L'investisseur activiste DOMA Perpetual Capital Management, qui détient environ 7,5 % de Pacira BioSciences Inc., exhorte les actionnaires à voter contre les candidats au conseil d'administration lors de l'assemblée annuelle du 9 juin, invoquant une décennie de destruction de valeur et ce qu'il appelle des affirmations trompeuses concernant la protection par brevet du médicament phare de la société.
« La direction n'était pas préparée à sa première défaite en matière de brevet devant le tribunal inférieur », a déclaré DOMA dans une lettre aux actionnaires mercredi, faisant référence aux commentaires du chef juridique de Pacira qui avait affirmé que les concurrents génériques devraient surmonter tous les brevets de la société. Quelques jours plus tard, un tribunal a statué contre Pacira sur le brevet clé « 495 », et la société a ensuite transigé, concédant des revenus futurs d'EXPAREL, qui représente environ 80 % du chiffre d'affaires total.
L'action Pacira a baissé sur toutes les périodes significatives, selon DOMA. L'action est en baisse de 10 % depuis le début de l'année, de 9 % sur un an, de 41 % sur trois ans, de 65 % sur cinq ans et de 46 % sur dix ans. Depuis que Frank D. Lee est devenu directeur général en janvier 2024, l'action a chuté de 27 %. La capitalisation boursière de la société s'élevait à environ 2,5 milliards de dollars à la clôture de mercredi.
Pacira a répondu jeudi par sa propre lettre, qualifiant la contestation de procurations de « distrayante et mal informée ». La société a déclaré que sa stratégie 5x30 — visant à développer son activité commerciale et à diversifier son portefeuille d'ici 2030 — fonctionne, avec un chiffre d'affaires record de 726,4 millions de dollars en 2025 et une hausse de 31 % de l'action depuis le lancement du plan. Pacira a également souligné un règlement favorable qui lui confère une exclusivité totale sur EXPAREL jusqu'en 2030 avec une transition progressive jusqu'en 2039.
DOMA propose trois candidats — Christopher Dennis, Oliver Benton Curtis III et Eric de Armas — pour remplacer les candidats de Pacira : l'ancien gouverneur du New Jersey Christopher Christie, Samit Hirawat et Thomas Wiggans. L'activiste affirme que le conseil a refusé d'envisager une vente parce que les administrateurs ne veulent pas perdre leur poste, plaçant leurs intérêts avant ceux des actionnaires. Pacira a déclaré avoir rencontré DOMA 17 fois depuis septembre 2023 et avoir interviewé deux de ses trois candidats, estimant qu'aucun ne « possède les connaissances et l'expérience nécessaires pour apporter une valeur ajoutée ».
Cette lutte de procurations survient alors que Pacira fait face à des questions sur sa stratégie en matière de propriété intellectuelle. La société a élargi le portefeuille de brevets d'EXPAREL à 21 brevets inscrits au Livre Orange, répartis dans deux familles, avec une exclusivité jusqu'au milieu des années 2040. Mais DOMA soutient que si une concurrence générique supplémentaire émerge et force davantage de concessions sur les revenus d'EXPAREL, le plan 5x30 — qui dépend du capital généré par ce médicament — deviendrait impossible à réaliser.

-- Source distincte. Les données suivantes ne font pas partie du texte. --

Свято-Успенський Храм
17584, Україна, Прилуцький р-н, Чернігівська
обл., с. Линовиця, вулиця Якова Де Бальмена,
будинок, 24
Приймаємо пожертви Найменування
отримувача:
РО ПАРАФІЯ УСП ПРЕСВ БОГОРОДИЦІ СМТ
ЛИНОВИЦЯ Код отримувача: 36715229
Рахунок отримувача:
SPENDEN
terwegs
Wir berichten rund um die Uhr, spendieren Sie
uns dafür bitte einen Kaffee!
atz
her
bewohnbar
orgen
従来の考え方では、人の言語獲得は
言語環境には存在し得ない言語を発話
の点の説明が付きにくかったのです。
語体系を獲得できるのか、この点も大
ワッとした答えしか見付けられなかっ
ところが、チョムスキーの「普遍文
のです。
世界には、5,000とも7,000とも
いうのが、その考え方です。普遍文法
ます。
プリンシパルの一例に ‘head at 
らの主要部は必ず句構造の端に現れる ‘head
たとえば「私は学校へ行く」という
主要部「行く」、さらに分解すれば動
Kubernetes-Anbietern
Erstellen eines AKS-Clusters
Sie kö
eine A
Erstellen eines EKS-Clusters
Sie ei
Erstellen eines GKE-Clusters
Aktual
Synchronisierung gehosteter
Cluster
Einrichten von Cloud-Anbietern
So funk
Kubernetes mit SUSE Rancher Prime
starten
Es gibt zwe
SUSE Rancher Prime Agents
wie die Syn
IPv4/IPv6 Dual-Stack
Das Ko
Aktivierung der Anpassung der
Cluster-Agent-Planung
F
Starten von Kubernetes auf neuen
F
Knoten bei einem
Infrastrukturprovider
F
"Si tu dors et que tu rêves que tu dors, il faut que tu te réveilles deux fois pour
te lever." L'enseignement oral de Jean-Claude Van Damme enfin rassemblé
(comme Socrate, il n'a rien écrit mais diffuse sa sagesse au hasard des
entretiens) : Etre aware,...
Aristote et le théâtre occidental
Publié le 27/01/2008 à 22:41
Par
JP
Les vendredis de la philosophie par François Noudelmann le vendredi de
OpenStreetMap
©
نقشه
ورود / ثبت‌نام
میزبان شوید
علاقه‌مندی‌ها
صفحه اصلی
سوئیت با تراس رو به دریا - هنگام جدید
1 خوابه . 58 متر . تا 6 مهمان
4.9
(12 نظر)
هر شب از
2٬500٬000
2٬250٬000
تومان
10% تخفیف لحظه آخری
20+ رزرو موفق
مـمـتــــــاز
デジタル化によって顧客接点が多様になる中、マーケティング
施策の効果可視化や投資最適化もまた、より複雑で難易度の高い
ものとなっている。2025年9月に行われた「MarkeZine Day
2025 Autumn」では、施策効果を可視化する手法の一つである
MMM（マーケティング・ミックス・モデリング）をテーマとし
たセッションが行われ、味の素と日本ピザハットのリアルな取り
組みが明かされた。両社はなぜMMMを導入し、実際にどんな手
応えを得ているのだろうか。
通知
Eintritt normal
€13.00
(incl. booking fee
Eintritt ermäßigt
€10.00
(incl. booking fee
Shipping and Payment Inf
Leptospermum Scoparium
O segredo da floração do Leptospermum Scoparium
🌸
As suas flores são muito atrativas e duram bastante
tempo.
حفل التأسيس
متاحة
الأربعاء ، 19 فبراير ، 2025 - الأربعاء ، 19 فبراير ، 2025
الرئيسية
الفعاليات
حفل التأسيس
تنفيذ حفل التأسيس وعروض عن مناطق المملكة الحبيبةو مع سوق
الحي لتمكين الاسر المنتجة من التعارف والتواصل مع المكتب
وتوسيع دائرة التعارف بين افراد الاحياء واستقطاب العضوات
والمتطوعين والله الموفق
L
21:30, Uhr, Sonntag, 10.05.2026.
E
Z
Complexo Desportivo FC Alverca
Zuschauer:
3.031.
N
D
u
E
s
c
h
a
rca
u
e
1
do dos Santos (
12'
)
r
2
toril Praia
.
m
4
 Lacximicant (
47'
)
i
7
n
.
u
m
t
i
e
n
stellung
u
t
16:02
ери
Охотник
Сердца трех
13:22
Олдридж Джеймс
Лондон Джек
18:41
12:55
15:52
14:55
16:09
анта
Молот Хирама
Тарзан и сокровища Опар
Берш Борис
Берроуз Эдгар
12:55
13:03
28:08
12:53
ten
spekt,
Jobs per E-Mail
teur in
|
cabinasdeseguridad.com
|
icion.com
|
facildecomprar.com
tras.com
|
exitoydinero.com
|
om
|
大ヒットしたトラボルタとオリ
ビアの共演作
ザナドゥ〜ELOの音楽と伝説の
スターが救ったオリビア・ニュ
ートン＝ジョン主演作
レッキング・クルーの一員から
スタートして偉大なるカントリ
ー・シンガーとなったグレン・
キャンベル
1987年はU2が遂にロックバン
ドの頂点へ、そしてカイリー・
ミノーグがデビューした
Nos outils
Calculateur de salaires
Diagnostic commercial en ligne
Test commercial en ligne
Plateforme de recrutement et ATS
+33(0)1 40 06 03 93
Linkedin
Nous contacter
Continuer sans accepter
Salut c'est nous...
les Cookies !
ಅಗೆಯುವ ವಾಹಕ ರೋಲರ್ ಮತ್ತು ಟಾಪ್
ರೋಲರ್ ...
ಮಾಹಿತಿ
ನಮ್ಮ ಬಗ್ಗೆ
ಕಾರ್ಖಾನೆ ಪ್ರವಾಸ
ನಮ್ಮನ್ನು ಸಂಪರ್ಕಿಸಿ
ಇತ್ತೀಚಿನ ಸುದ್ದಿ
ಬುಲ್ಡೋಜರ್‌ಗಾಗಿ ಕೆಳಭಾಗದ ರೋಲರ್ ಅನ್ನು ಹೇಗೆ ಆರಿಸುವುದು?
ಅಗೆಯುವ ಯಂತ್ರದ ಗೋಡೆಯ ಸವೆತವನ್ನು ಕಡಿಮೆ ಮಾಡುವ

Une grande entreprise pharmaceutique disposant de davantage de ressources serait mieux positionnée pour se défendre contre les menaces génériques et pourrait extraire une plus grande valeur d'EXPAREL grâce aux synergies de distribution et de coûts, a déclaré DOMA. L'activiste ne préconise pas une « vente à tout prix » mais souhaite un processus discipliné pour tester la valeur marchande. Le conseil de Pacira a mandaté Goldman Sachs & Co. comme conseiller financier et Perkins Coie comme conseil juridique.
Le résultat du vote du 9 juin déterminera si le conseil actuel de Pacira conserve le contrôle ou si les candidats de DOMA obtiennent des sièges, ouvrant potentiellement la voie à un processus de vente. Les actionnaires doivent choisir entre l'affirmation par la société d'un nouvel élan et l'argument de l'activiste selon lequel seule une nouvelle direction peut inverser une décennie de déclin.